Effects of dextrorotatory morphinans on brain Na+ channels expressed in Xenopus oocytes

We previously demonstrated that dextromethorphan (DM; 3-methoxy-17-methylmorphinan) analogs have neuroprotective effects. Here, we investigated the effects of DM, three of its analogs (DF, 3-methyl-17-methylmorphinan; AM, 3-allyloxy-17-methoxymorphian; and CM, 3-cyclopropyl-17-methoxymorphinan) and one of its metabolites (HM; 3-methoxymorphinan), on Na+ channel activity. We used the two-microelectrode voltage-clamp technique to test the effects of DM, DF, AM, CM and HM on Na+ currents (INa) in Xenopus oocytes expressing cRNAs encoding rat brain Nav1.2 α and β1 or β2 subunits. In oocytes expressing Na+ channels, DM, DF, AM and CM, but not HM, induced tonic and use-dependent inhibitions of peak INa following low- and high-frequency stimulations.

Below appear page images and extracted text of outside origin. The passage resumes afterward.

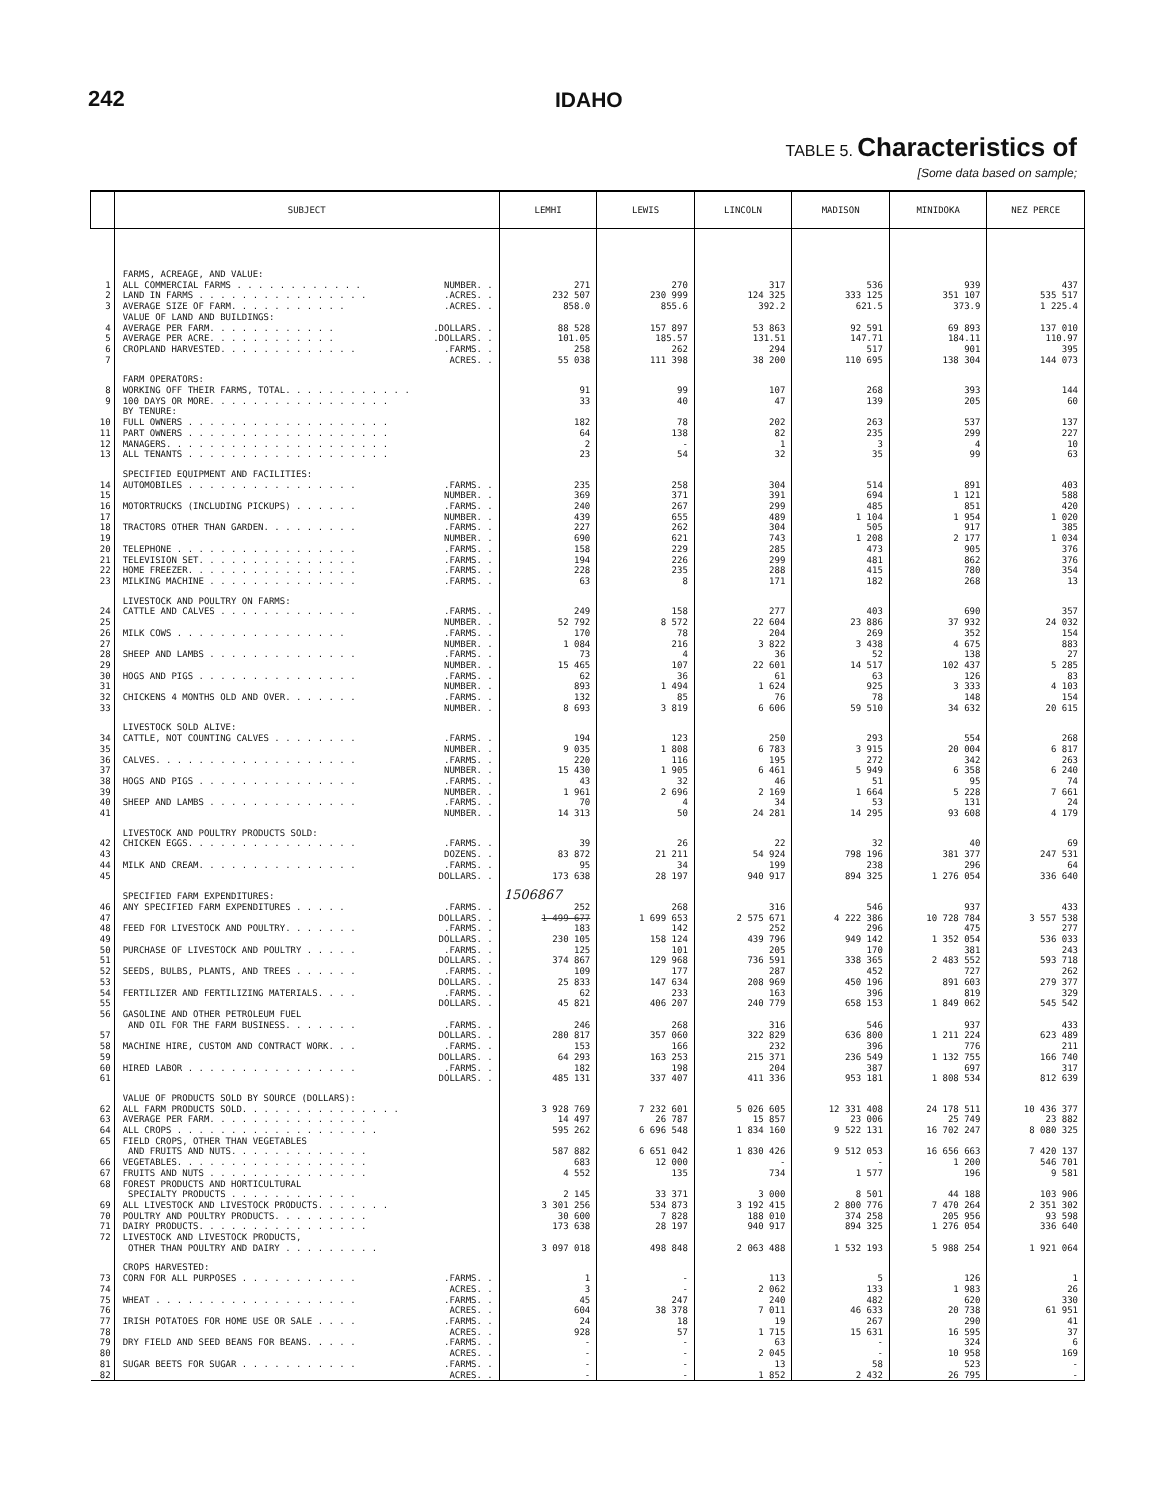242 IDAHO
TABLE 5. Characteristics of
[Some data based on sample;
| | SUBJECT | LEMHI | LEWIS | LINCOLN | MADISON | MINIDOKA | NEZ PERCE |
| --- | --- | --- | --- | --- | --- | --- | --- |
| | FARMS, ACREAGE, AND VALUE: | | | | | | |
| 1 | ALL COMMERCIAL FARMS . . . . . . . . . . . . NUMBER. . | 271 | 270 | 317 | 536 | 939 | 437 |
| 2 | LAND IN FARMS . . . . . . . . . . . . . . . . .ACRES. . | 232 507 | 230 999 | 124 325 | 333 125 | 351 107 | 535 517 |
| 3 | AVERAGE SIZE OF FARM. . . . . . . . . . . .ACRES. . | 858.0 | 855.6 | 392.2 | 621.5 | 373.9 | 1 225.4 |
| | VALUE OF LAND AND BUILDINGS: | | | | | | |
| 4 | AVERAGE PER FARM. . . . . . . . . . . . .DOLLARS. . | 88 528 | 157 897 | 53 863 | 92 591 | 69 893 | 137 010 |
| 5 | AVERAGE PER ACRE. . . . . . . . . . . . .DOLLARS. . | 101.05 | 185.57 | 131.51 | 147.71 | 184.11 | 110.97 |
| 6 | CROPLAND HARVESTED. . . . . . . . . . . . . .FARMS. . | 258 | 262 | 294 | 517 | 901 | 395 |
| 7 | ACRES. . | 55 038 | 111 398 | 38 200 | 110 695 | 138 304 | 144 073 |
| | FARM OPERATORS: | | | | | | |
| 8 | WORKING OFF THEIR FARMS, TOTAL. . . . . . . . . . . . | 91 | 99 | 107 | 268 | 393 | 144 |
| 9 | 100 DAYS OR MORE. . . . . . . . . . . . . . . . . | 33 | 40 | 47 | 139 | 205 | 60 |
| | BY TENURE: | | | | | | |
| 10 | FULL OWNERS . . . . . . . . . . . . . . . . . . . | 182 | 78 | 202 | 263 | 537 | 137 |
| 11 | PART OWNERS . . . . . . . . . . . . . . . . . . . | 64 | 138 | 82 | 235 | 299 | 227 |
| 12 | MANAGERS. . . . . . . . . . . . . . . . . . . . . | 2 | - | 1 | 3 | 4 | 10 |
| 13 | ALL TENANTS . . . . . . . . . . . . . . . . . . . | 23 | 54 | 32 | 35 | 99 | 63 |
| | SPECIFIED EQUIPMENT AND FACILITIES: | | | | | | |
| 14 | AUTOMOBILES . . . . . . . . . . . . . . . . .FARMS. . | 235 | 258 | 304 | 514 | 891 | 403 |
| 15 | NUMBER. . | 369 | 371 | 391 | 694 | 1 121 | 588 |
| 16 | MOTORTRUCKS (INCLUDING PICKUPS) . . . . . . .FARMS. . | 240 | 267 | 299 | 485 | 851 | 420 |
| 17 | NUMBER. . | 439 | 655 | 489 | 1 104 | 1 954 | 1 020 |
| 18 | TRACTORS OTHER THAN GARDEN. . . . . . . . . .FARMS. . | 227 | 262 | 304 | 505 | 917 | 385 |
| 19 | NUMBER. . | 690 | 621 | 743 | 1 208 | 2 177 | 1 034 |
| 20 | TELEPHONE . . . . . . . . . . . . . . . . . .FARMS. . | 158 | 229 | 285 | 473 | 905 | 376 |
| 21 | TELEVISION SET. . . . . . . . . . . . . . . .FARMS. . | 194 | 226 | 299 | 481 | 862 | 376 |
| 22 | HOME FREEZER. . . . . . . . . . . . . . . . .FARMS. . | 228 | 235 | 288 | 415 | 780 | 354 |
| 23 | MILKING MACHINE . . . . . . . . . . . . . . .FARMS. . | 63 | 8 | 171 | 182 | 268 | 13 |
| | LIVESTOCK AND POULTRY ON FARMS: | | | | | | |
| 24 | CATTLE AND CALVES . . . . . . . . . . . . . .FARMS. . | 249 | 158 | 277 | 403 | 690 | 357 |
| 25 | NUMBER. . | 52 792 | 8 572 | 22 604 | 23 886 | 37 932 | 24 032 |
| 26 | MILK COWS . . . . . . . . . . . . . . . . .FARMS. . | 170 | 78 | 204 | 269 | 352 | 154 |
| 27 | NUMBER. . | 1 084 | 216 | 3 822 | 3 438 | 4 675 | 883 |
| 28 | SHEEP AND LAMBS . . . . . . . . . . . . . . .FARMS. . | 73 | 4 | 36 | 52 | 138 | 27 |
| 29 | NUMBER. . | 15 465 | 107 | 22 601 | 14 517 | 102 437 | 5 285 |
| 30 | HOGS AND PIGS . . . . . . . . . . . . . . . .FARMS. . | 62 | 36 | 61 | 63 | 126 | 83 |
| 31 | NUMBER. . | 893 | 1 494 | 1 624 | 925 | 3 333 | 4 103 |
| 32 | CHICKENS 4 MONTHS OLD AND OVER. . . . . . . .FARMS. . | 132 | 85 | 76 | 78 | 148 | 154 |
| 33 | NUMBER. . | 8 693 | 3 819 | 6 606 | 59 510 | 34 632 | 20 615 |
| | LIVESTOCK SOLD ALIVE: | | | | | | |
| 34 | CATTLE, NOT COUNTING CALVES . . . . . . . . .FARMS. . | 194 | 123 | 250 | 293 | 554 | 268 |
| 35 | NUMBER. . | 9 035 | 1 808 | 6 783 | 3 915 | 20 004 | 6 817 |
| 36 | CALVES. . . . . . . . . . . . . . . . . . . .FARMS. . | 220 | 116 | 195 | 272 | 342 | 263 |
| 37 | NUMBER. . | 15 430 | 1 905 | 6 461 | 5 949 | 6 358 | 6 240 |
| 38 | HOGS AND PIGS . . . . . . . . . . . . . . . .FARMS. . | 43 | 32 | 46 | 51 | 95 | 74 |
| 39 | NUMBER. . | 1 961 | 2 696 | 2 169 | 1 664 | 5 228 | 7 661 |
| 40 | SHEEP AND LAMBS . . . . . . . . . . . . . . .FARMS. . | 70 | 4 | 34 | 53 | 131 | 24 |
| 41 | NUMBER. . | 14 313 | 50 | 24 281 | 14 295 | 93 608 | 4 179 |
| | LIVESTOCK AND POULTRY PRODUCTS SOLD: | | | | | | |
| 42 | CHICKEN EGGS. . . . . . . . . . . . . . . . .FARMS. . | 39 | 26 | 22 | 32 | 40 | 69 |
| 43 | DOZENS. . | 83 872 | 21 211 | 54 924 | 798 196 | 381 377 | 247 531 |
| 44 | MILK AND CREAM. . . . . . . . . . . . . . . .FARMS. . | 95 | 34 | 199 | 238 | 296 | 64 |
| 45 | DOLLARS. . | 173 638 | 28 197 | 940 917 | 894 325 | 1 276 054 | 336 640 |
| | SPECIFIED FARM EXPENDITURES: | 1506867 | | | | | |
| 46 | ANY SPECIFIED FARM EXPENDITURES . . . . . .FARMS. . | 252 | 268 | 316 | 546 | 937 | 433 |
| 47 | DOLLARS. . | 1 499 677 | 1 699 653 | 2 575 671 | 4 222 386 | 10 728 784 | 3 557 538 |
| 48 | FEED FOR LIVESTOCK AND POULTRY. . . . . . . .FARMS. . | 183 | 142 | 252 | 296 | 475 | 277 |
| 49 | DOLLARS. . | 230 105 | 158 124 | 439 796 | 949 142 | 1 352 054 | 536 033 |
| 50 | PURCHASE OF LIVESTOCK AND POULTRY . . . . . .FARMS. . | 125 | 101 | 205 | 170 | 381 | 243 |
| 51 | DOLLARS. . | 374 867 | 129 968 | 736 591 | 338 365 | 2 483 552 | 593 718 |
| 52 | SEEDS, BULBS, PLANTS, AND TREES . . . . . . .FARMS. . | 109 | 177 | 287 | 452 | 727 | 262 |
| 53 | DOLLARS. . | 25 833 | 147 634 | 208 969 | 450 196 | 891 603 | 279 377 |
| 54 | FERTILIZER AND FERTILIZING MATERIALS. . . . .FARMS. . | 62 | 233 | 163 | 396 | 819 | 329 |
| 55 | DOLLARS. . | 45 821 | 406 207 | 240 779 | 658 153 | 1 849 062 | 545 542 |
| 56 | GASOLINE AND OTHER PETROLEUM FUEL AND OIL FOR THE FARM BUSINESS. . . . . . . .FARMS. . | 246 | 268 | 316 | 546 | 937 | 433 |
| 57 | DOLLARS. . | 280 817 | 357 060 | 322 829 | 636 800 | 1 211 224 | 623 489 |
| 58 | MACHINE HIRE, CUSTOM AND CONTRACT WORK. . . .FARMS. . | 153 | 166 | 232 | 396 | 776 | 211 |
| 59 | DOLLARS. . | 64 293 | 163 253 | 215 371 | 236 549 | 1 132 755 | 166 740 |
| 60 | HIRED LABOR . . . . . . . . . . . . . . . . .FARMS. . | 182 | 198 | 204 | 387 | 697 | 317 |
| 61 | DOLLARS. . | 485 131 | 337 407 | 411 336 | 953 181 | 1 808 534 | 812 639 |
| | VALUE OF PRODUCTS SOLD BY SOURCE (DOLLARS): | | | | | | |
| 62 | ALL FARM PRODUCTS SOLD. . . . . . . . . . . . . . . | 3 928 769 | 7 232 601 | 5 026 605 | 12 331 408 | 24 178 511 | 10 436 377 |
| 63 | AVERAGE PER FARM. . . . . . . . . . . . . . . | 14 497 | 26 787 | 15 857 | 23 006 | 25 749 | 23 882 |
| 64 | ALL CROPS . . . . . . . . . . . . . . . . . . . | 595 262 | 6 696 548 | 1 834 160 | 9 522 131 | 16 702 247 | 8 080 325 |
| 65 | FIELD CROPS, OTHER THAN VEGETABLES AND FRUITS AND NUTS. . . . . . . . . . . . . | 587 882 | 6 651 042 | 1 830 426 | 9 512 053 | 16 656 663 | 7 420 137 |
| 66 | VEGETABLES. . . . . . . . . . . . . . . . . . | 683 | 12 000 | - | - | 1 200 | 546 701 |
| 67 | FRUITS AND NUTS . . . . . . . . . . . . . . . | 4 552 | 135 | 734 | 1 577 | 196 | 9 581 |
| 68 | FOREST PRODUCTS AND HORTICULTURAL SPECIALTY PRODUCTS . . . . . . . . . . . . | 2 145 | 33 371 | 3 000 | 8 501 | 44 188 | 103 906 |
| 69 | ALL LIVESTOCK AND LIVESTOCK PRODUCTS. . . . . . . | 3 301 256 | 534 873 | 3 192 415 | 2 800 776 | 7 470 264 | 2 351 302 |
| 70 | POULTRY AND POULTRY PRODUCTS. . . . . . . . . | 30 600 | 7 828 | 188 010 | 374 258 | 205 956 | 93 598 |
| 71 | DAIRY PRODUCTS. . . . . . . . . . . . . . . . | 173 638 | 28 197 | 940 917 | 894 325 | 1 276 054 | 336 640 |
| 72 | LIVESTOCK AND LIVESTOCK PRODUCTS, OTHER THAN POULTRY AND DAIRY . . . . . . . . . | 3 097 018 | 498 848 | 2 063 488 | 1 532 193 | 5 988 254 | 1 921 064 |
| | CROPS HARVESTED: | | | | | | |
| 73 | CORN FOR ALL PURPOSES . . . . . . . . . . . .FARMS. . | 1 | - | 113 | 5 | 126 | 1 |
| 74 | ACRES. . | 3 | - | 2 062 | 133 | 1 983 | 26 |
| 75 | WHEAT . . . . . . . . . . . . . . . . . . . .FARMS. . | 45 | 247 | 240 | 482 | 620 | 330 |
| 76 | ACRES. . | 604 | 38 378 | 7 011 | 46 633 | 20 738 | 61 951 |
| 77 | IRISH POTATOES FOR HOME USE OR SALE . . . . .FARMS. . | 24 | 18 | 19 | 267 | 290 | 41 |
| 78 | ACRES. . | 928 | 57 | 1 715 | 15 631 | 16 595 | 37 |
| 79 | DRY FIELD AND SEED BEANS FOR BEANS. . . . . .FARMS. . | - | - | 63 | - | 324 | 6 |
| 80 | ACRES. . | - | - | 2 045 | - | 10 958 | 169 |
| 81 | SUGAR BEETS FOR SUGAR . . . . . . . . . . . .FARMS. . | - | - | 13 | 58 | 523 | - |
| 82 | ACRES. . | - | - | 1 852 | 2 432 | 26 795 | - |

The order of potency for the inhibition of peak INa was AM − CM > DM = DF. The DM, DF, AM and CM-induced tonic inhibitions of peak INa were voltage-dependent, dose-dependent and reversible. The IC50 values for DM, DF, AM and CM were 116.7 ± 14.9, 175.8 ± 16.9, 38.6 ± 15.5, and 42.5 ± 8.5 μM, respectively. DM and its analogs did not affect the steady-state activation and inactivation voltages. AM and CM, but not DM and DF, inhibited the plateau INa more effectively than the peak INa in oocytes expressing inactivation-deficient I1485Q–F1486Q–M1487Q (IFMQ3) mutant channels; the IC50 values for AM and CM in this system were 8.4 ± 1.3 and 8.7 ± 1.3 μM, respectively, for the plateau INa and 43.7 ± 5.9 and 32.6 ± 7.8 μM, respectively, for the peak INa. These results collectively indicate that DM and its analogs could be novel Na+ channel blockers acting on the resting and open states of brain Na+ channels.